**** Data for analysis

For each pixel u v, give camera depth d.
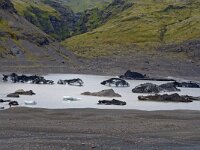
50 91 132.00
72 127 60.38
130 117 72.88
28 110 78.31
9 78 171.38
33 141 48.84
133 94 129.50
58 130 57.62
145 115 76.00
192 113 81.06
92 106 92.56
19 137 51.47
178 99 110.00
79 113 76.44
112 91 121.50
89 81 186.38
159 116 75.31
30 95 115.69
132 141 50.59
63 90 137.50
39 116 71.31
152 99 110.50
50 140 49.84
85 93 123.19
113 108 89.12
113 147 46.78
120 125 63.38
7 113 73.56
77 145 47.09
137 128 61.00
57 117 70.94
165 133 57.50
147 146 48.03
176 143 50.34
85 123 64.69
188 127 63.19
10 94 111.38
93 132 56.84
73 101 103.06
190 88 169.50
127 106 94.56
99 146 47.06
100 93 120.69
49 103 96.94
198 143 50.75
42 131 56.53
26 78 169.38
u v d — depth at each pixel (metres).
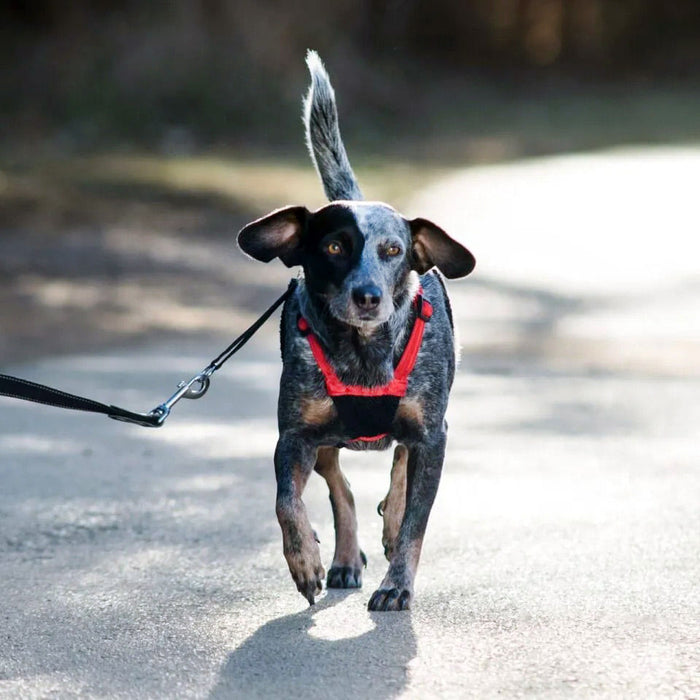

********

### [About this exercise]
Wherever the string "each" appears in the entries above, list that line.

### [Solution for this exercise]
For each pixel u v, give camera depth d.
u v d — depth at each pixel (metres).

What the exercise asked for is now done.